*Task to carry out:* Pick out and copy every line in the listing below that contains the string "electricbassfinger". Case counts.

***** Data excerpts

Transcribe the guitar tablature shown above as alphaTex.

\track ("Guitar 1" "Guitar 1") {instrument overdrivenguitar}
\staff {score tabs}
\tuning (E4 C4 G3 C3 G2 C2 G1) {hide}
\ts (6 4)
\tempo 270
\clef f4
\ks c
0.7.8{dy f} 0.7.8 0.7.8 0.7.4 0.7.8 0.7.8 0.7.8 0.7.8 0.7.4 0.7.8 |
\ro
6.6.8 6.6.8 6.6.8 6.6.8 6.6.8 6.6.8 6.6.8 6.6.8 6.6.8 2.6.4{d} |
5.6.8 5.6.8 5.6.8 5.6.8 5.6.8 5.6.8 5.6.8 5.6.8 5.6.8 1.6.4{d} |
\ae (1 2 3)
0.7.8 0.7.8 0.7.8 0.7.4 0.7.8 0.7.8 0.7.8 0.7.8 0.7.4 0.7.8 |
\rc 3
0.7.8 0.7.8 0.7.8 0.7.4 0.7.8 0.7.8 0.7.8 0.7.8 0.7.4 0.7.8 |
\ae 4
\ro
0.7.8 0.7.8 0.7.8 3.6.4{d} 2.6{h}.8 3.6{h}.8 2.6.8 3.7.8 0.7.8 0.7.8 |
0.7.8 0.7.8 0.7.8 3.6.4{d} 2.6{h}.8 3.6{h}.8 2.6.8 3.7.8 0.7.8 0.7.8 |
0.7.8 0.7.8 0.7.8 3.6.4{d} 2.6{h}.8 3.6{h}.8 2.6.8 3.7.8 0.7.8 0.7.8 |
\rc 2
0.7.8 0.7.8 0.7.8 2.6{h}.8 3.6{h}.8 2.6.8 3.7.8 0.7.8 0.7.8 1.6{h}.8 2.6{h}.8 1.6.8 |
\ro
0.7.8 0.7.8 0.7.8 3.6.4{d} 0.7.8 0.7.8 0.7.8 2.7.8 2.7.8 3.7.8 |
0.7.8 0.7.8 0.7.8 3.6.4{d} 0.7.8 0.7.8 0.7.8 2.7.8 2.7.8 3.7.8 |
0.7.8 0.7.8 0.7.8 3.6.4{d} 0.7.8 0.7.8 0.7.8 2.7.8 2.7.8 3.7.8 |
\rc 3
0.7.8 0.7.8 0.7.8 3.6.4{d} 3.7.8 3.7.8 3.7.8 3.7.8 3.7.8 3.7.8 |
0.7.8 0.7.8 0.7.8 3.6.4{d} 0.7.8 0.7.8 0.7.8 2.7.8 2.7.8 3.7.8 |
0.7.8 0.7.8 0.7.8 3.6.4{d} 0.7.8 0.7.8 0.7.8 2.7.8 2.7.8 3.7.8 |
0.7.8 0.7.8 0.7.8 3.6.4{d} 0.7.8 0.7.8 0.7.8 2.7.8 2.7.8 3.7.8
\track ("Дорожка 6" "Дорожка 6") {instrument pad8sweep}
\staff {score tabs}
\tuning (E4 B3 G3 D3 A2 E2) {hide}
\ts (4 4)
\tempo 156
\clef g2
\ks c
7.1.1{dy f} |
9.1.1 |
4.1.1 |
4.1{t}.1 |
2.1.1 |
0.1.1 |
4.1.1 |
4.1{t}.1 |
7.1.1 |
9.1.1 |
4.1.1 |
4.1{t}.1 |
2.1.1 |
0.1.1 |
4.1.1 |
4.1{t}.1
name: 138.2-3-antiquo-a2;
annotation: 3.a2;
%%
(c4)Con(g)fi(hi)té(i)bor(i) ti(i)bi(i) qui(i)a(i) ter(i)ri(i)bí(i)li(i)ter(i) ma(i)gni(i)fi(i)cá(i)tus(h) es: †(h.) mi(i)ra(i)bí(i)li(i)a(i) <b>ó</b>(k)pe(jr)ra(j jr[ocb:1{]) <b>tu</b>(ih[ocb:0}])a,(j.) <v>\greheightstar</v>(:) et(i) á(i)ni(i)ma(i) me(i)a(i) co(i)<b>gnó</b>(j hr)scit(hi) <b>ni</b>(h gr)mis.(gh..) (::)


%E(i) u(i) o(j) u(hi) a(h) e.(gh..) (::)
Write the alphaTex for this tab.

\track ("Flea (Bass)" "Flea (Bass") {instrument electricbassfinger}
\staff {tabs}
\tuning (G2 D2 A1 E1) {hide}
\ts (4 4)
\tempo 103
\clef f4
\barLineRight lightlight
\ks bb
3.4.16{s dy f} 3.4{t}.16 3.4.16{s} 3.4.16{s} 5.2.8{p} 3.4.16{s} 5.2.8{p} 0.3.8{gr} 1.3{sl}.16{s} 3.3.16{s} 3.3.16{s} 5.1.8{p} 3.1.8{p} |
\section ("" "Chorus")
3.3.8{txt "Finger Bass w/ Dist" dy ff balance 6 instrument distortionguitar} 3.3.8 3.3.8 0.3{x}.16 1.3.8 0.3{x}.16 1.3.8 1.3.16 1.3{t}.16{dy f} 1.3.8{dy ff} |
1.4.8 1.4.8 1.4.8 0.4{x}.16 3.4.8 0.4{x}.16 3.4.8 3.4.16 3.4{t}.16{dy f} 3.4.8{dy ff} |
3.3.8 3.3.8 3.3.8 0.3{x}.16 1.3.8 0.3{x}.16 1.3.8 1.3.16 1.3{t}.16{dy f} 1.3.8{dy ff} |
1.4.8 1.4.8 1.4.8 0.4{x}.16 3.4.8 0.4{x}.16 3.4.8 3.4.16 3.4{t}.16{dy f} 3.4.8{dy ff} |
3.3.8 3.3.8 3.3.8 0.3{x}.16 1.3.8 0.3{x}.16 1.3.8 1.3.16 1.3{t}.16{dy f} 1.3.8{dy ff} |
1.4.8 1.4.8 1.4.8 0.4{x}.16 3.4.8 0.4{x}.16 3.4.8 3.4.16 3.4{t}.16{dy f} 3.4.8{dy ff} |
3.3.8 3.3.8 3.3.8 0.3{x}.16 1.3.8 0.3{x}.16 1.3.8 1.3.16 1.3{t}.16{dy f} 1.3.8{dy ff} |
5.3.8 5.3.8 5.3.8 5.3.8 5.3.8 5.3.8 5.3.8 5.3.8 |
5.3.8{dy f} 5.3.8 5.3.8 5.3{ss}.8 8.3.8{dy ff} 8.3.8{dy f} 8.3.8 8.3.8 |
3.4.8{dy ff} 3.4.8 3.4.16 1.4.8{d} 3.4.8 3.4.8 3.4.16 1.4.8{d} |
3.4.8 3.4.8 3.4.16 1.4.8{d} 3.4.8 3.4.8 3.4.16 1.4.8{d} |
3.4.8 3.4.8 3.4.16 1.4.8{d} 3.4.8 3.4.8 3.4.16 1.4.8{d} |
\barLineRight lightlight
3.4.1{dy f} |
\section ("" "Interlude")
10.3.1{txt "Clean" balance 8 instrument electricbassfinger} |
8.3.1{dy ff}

**********

*In response:*
\track ("Flea (Bass)" "Flea (Bass") {instrument electricbassfinger}
10.3.1{txt "Clean" balance 8 instrument electricbassfinger} |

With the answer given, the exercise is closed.